* _Jobs_
a – In the forum thread about torque drivers for metal roof screws, what does one reply say most cordless drills have on them?
b – Carry on the forum thread about torque drivers for metal roof screws from the point where it stops.

* _Text segment_
──────────

# Torque Driver for Metal Roof Screws?



## SeniorSitizen (Sep 10, 2012)

LarryJ-nova said:


> Will be installing a metal roof a 10x12 lean-to soon. I understand that the screws are not to be over-tightened so as to sqeeze out the rubber washer. Was wondering if there's a reasonably priced device that can be used with a Drill Driver and socket to prevent any over-tightening. Or is there a special drill for this?


Yes, a cordless drill to take the screws down to about a 1/4" to where they need be then a speed handle connected to our hands that's supposed to be connected to our brain usually works very well and is fast.:biggrin2:


----------



## mark sr (Jun 13, 2017)

Most cordless drills have a torque limiter dial on them although I've never had any issues with over tightening the screws - a little commonsense along with paying attention goes a long ways.


----------



## woodworkbykirk (Sep 25, 2011)

mark sr said:


> Most cordless drills have a torque limiter dial on them although I've never had any issues with over tightening the screws - a little commonsense along with paying attention goes a long ways.

──────────

* _Extracted entries_
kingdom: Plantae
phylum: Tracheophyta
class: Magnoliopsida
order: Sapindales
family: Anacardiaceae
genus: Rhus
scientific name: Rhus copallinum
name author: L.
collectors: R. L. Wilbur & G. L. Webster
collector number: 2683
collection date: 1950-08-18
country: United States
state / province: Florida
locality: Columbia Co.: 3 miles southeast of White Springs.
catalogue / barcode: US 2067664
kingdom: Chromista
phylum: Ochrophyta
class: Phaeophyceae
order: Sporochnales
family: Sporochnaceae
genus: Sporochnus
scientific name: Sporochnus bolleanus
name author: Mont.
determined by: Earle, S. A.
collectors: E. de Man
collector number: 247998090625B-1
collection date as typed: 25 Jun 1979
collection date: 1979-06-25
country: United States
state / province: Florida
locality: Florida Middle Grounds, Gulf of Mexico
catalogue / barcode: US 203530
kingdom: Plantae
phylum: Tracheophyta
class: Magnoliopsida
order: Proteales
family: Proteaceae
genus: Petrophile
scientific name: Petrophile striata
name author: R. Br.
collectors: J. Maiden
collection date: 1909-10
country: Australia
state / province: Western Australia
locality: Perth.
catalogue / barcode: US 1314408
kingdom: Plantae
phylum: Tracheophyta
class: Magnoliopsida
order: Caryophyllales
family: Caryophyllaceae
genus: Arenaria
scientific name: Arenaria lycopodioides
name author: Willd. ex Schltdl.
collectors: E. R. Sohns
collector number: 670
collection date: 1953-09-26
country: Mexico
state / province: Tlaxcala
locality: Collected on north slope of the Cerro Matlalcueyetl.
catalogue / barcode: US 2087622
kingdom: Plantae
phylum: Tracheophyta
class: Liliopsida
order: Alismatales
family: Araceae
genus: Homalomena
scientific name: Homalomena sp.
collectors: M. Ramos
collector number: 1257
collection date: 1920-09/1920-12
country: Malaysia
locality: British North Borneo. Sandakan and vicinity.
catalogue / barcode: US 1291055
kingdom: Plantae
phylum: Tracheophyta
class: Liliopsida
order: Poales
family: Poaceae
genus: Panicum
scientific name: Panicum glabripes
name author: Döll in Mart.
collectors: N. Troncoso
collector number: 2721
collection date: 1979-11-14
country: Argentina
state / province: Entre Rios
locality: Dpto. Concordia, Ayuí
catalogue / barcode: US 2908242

──────────

* _Results_
a – A torque limiter dial.

b –
precisely,,, simply dial down the torque on the drill all the way,, if it doesnt draw the screw in to the roofing dial it up one level at a time til it just snugs up to the metal


----------



## Rough Rooster (Feb 7, 2015)

Have a Milwaukee screw gun that sets screws to pre-determined (adjustable) depth and then a clutch in drive mechanism kicks out the drive therefore setting screw to correct depth. I have used this tool for over 30 years on many metal roof and siding jobs. Pricey, but worth it if you will drive very many screws. Will also do drywall with a slightly different attachment on it.

Example: https://www.milwaukeetool.com/power-tools/corded/6780-20

RR :smile::smile:


----------



## hkstroud (Mar 17, 2011)

Try one of these, an adjustable drywall screwdriver attachment. $10
It may not adjust to leave the head protruding as much as you would like. If so, just super glue a thick washer on it.


----------



## joecaption (Nov 30, 2011)

Only tool I use is an cordless impact driver with a 1/4" magnetic socket.
No way would I be using any of the suggested ways of doing it!
Metal roofing screws are 1/4" hex head so why use a drywall bit?
A cordless drill has no where the need tork or control as an impact driver.


----------



## LarryJ-nova (Jul 9, 2013)

hkstroud said:


> Try one of these, an adjustable drywall screwdriver attachment. $10
> It may not adjust to leave the head protruding as much as you would like. If so, just super glue a thick washer on it.


what's that called? 
I assumed anyone who's installed a metal roof knew that the screws have hex heads as JoeCaption mentions.


----------



## hkstroud (Mar 17, 2011)

Called "an adjustable drywall screwdriver attachment."

I don't know that all metal roof are necessarily installed with hex head screw but maybe.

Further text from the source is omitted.